Food and Agricultural Products
China has agreed to eliminate a group of non-tariff structural barriers to U.S. agricultural imports, such as lack of acknowledgment for U.S. regulatory certifications and bans on certain goods.
China has agreed to enhance market access and approval systems for U.S. financial service providers operating in China, including the removal of foreign equity limits for the securities, insurance, fund management, and futures sectors. China has also committed to allowing branches of U.S. financial institutions to provide securities investment fund custody services.

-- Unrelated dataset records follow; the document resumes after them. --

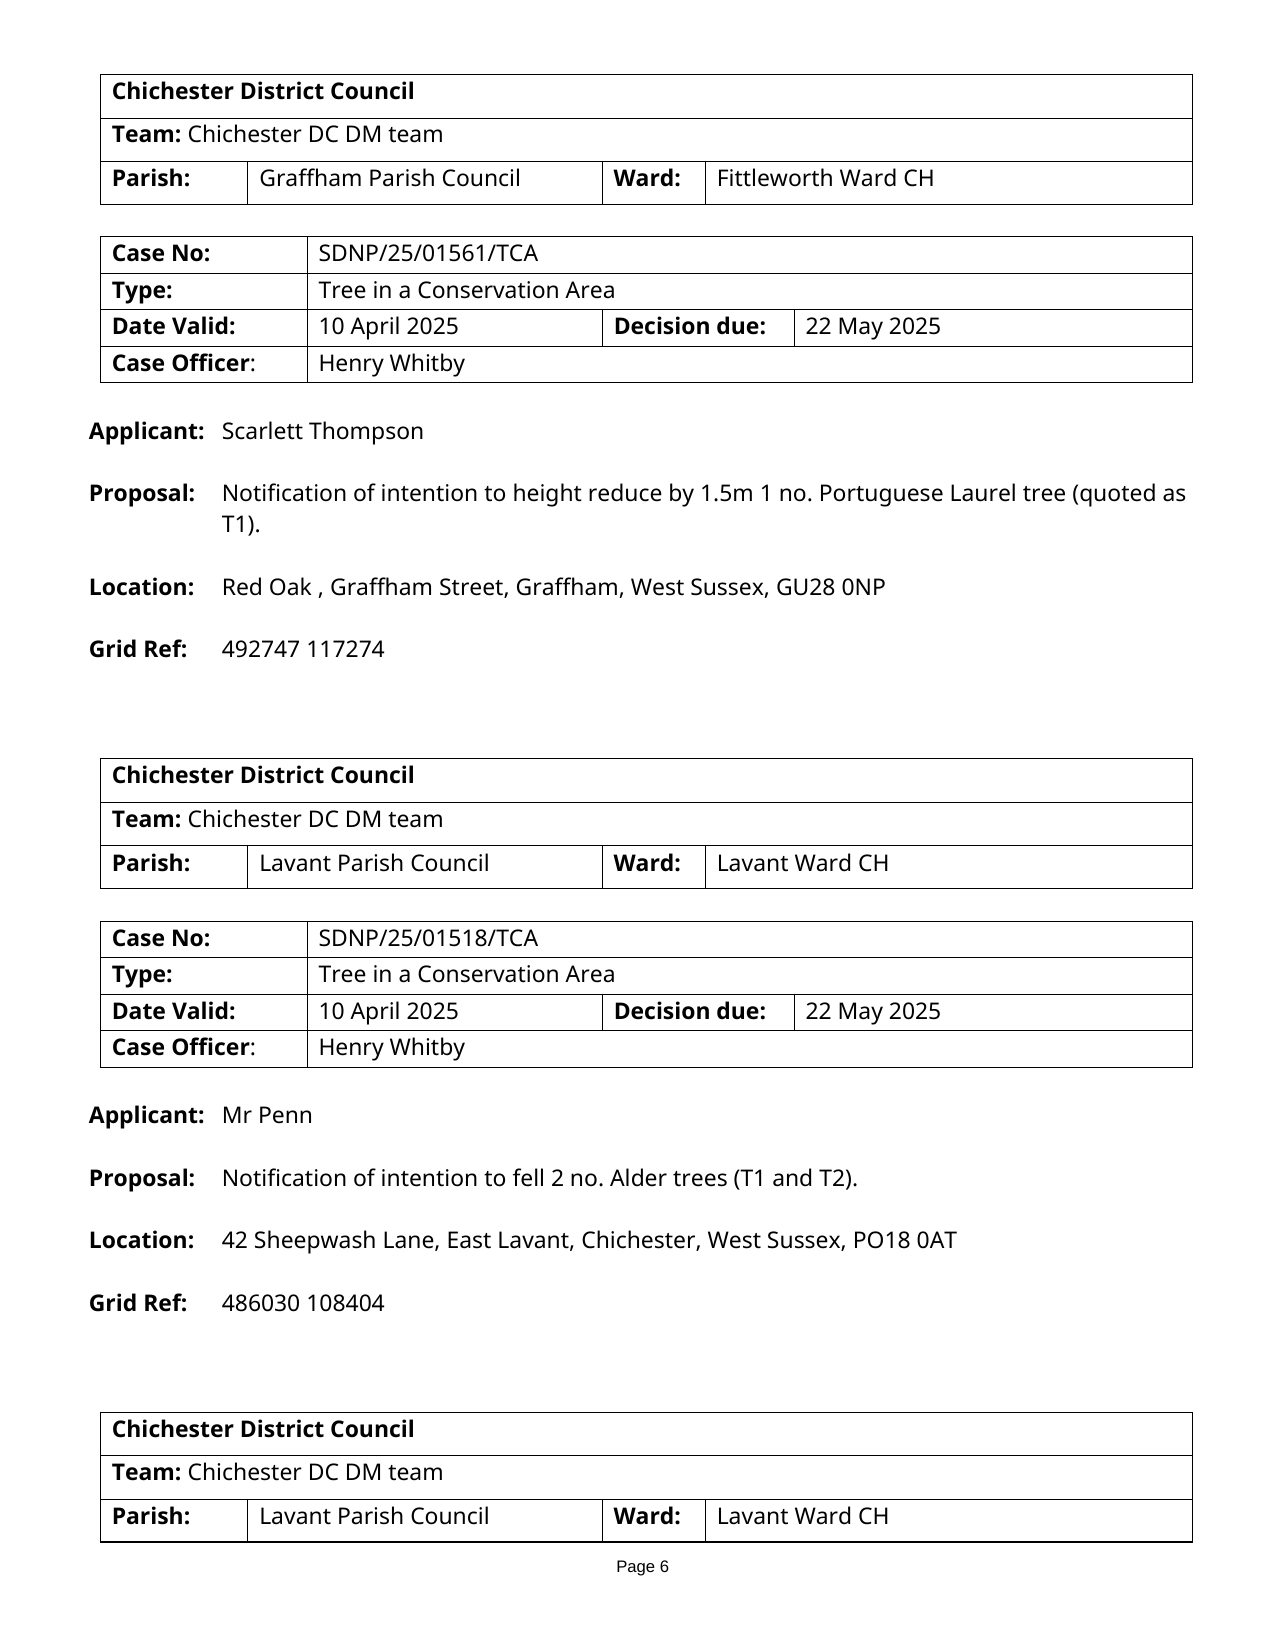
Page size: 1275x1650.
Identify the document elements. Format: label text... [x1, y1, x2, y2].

table_cell Parish: [101, 1500, 247, 1541]
table_cell Lavant Ward CH [706, 1500, 1192, 1541]
table_cell Parish: [101, 846, 247, 888]
table_header SDNP/25/01561/TCA [308, 237, 1192, 273]
table_cell Team: Chichester DC DM team [101, 803, 1192, 845]
table_header Chichester District Council [101, 759, 1192, 802]
table_header Chichester District Council [101, 75, 1192, 117]
table_cell Date Valid: [101, 310, 307, 346]
table_cell Date Valid: [101, 995, 307, 1030]
table_cell Case Officer: [101, 1031, 307, 1067]
text Grid Ref: 486030 108404 [89, 1287, 1196, 1318]
table_cell Ward: [603, 846, 705, 888]
table_cell Tree in a Conservation Area [308, 958, 1192, 994]
table_cell Decision due: [603, 995, 794, 1030]
table_cell Team: Chichester DC DM team [101, 119, 1192, 161]
table_cell Type: [101, 274, 307, 309]
text Location: 42 Sheepwash Lane, East Lavant, Chichester, West Sussex, PO18 0AT [89, 1224, 1196, 1255]
table_cell 10 April 2025 [308, 310, 602, 346]
table_cell Henry Whitby [308, 1031, 1192, 1067]
table_cell 22 May 2025 [795, 995, 1192, 1030]
text Proposal: Notification of intention to fell 2 no. Alder trees (T1 and T2). [89, 1162, 1196, 1193]
text Applicant: Scarlett Thompson [89, 414, 1196, 446]
table_cell 10 April 2025 [308, 995, 602, 1030]
text Applicant: Mr Penn [89, 1099, 1196, 1130]
text Location: Red Oak , Graffham Street, Graffham, West Sussex, GU28 0NP [89, 571, 1196, 602]
table_cell Parish: [101, 162, 247, 204]
table_cell Ward: [603, 162, 705, 204]
table_cell Tree in a Conservation Area [308, 274, 1192, 309]
table_header Case No: [101, 237, 307, 273]
table_cell Fittleworth Ward CH [706, 162, 1192, 204]
table_cell Team: Chichester DC DM team [101, 1456, 1192, 1499]
table_cell 22 May 2025 [795, 310, 1192, 346]
text Grid Ref: 492747 117274 [89, 633, 1196, 664]
table_header SDNP/25/01518/TCA [308, 922, 1192, 957]
table_cell Graffham Parish Council [248, 162, 602, 204]
table_cell Decision due: [603, 310, 794, 346]
table_cell Type: [101, 958, 307, 994]
table_cell Case Officer: [101, 347, 307, 382]
text Proposal: Notification of intention to height reduce by 1.5m 1 no. Portuguese Laurel tree (quoted as T1). [89, 477, 1196, 539]
table_cell Henry Whitby [308, 347, 1192, 382]
table_cell Lavant Parish Council [248, 846, 602, 888]
table_cell Lavant Ward CH [706, 846, 1192, 888]
table_header Chichester District Council [101, 1413, 1192, 1455]
table_cell Lavant Parish Council [248, 1500, 602, 1541]
table_cell Ward: [603, 1500, 705, 1541]
table_header Case No: [101, 922, 307, 957]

Currency and Exchange Rate
In exchange for the U.S. dropping its recent designation of China as a currency manipulator, China and the U.S. have agreed to refrain from competitive devaluations and the targeting of exchange rates for competitive purposes. Both countries have also pledged to make public disclosures of foreign exchange reserve and balance of payments data.
Between 2020 and 2021, China has committed to increasing its import levels for certain U.S. goods and services by $200 billion in addition to the 2017 import figures. However, the agreement contains a caveat that China’s purchases will be made according to market prices and based on commercial considerations. In other words, if there is not sufficient demand for these goods and services in China, there is no mechanism to enforce this commitment. Nonetheless, the specified targets are as follows:
- Manufactured goods (i.e. autos, aircraft, electronics, industrial machinery): Increase of $32.9 billion by 2020 and $44.8 billion by 2021
- Agricultural goods (i.e. soybeans, meat, seafood, grains, cotton): Increase of $12.5 billion in 2020 and $19.5 billion in 2021
- Energy products (i.e. coal, crude oil, liquified natural gas): Increase of $18.5 billion in 2020 and $33.9 billion in 2021
- Services (i.e. travel, financial services, IT/telecommunications): Increase of $12.8 billion in 2020 and $25.1 billion in 2021
Bilateral Dispute Resolution
The Phase One deal establishes a new bilateral consultative framework for high-level and working-level bilateral discussions to evaluate the agreement and address specific issues or complaints by quarterly meetings.
President Trump has stated that it will enter into negotiations for a “Phase Two” agreement later this year, seeking to address issues not covered in Phase One. We will continue to closely monitor the Trump Administration’s progress on U.S.-China trade deal negotiations and provide timely updates.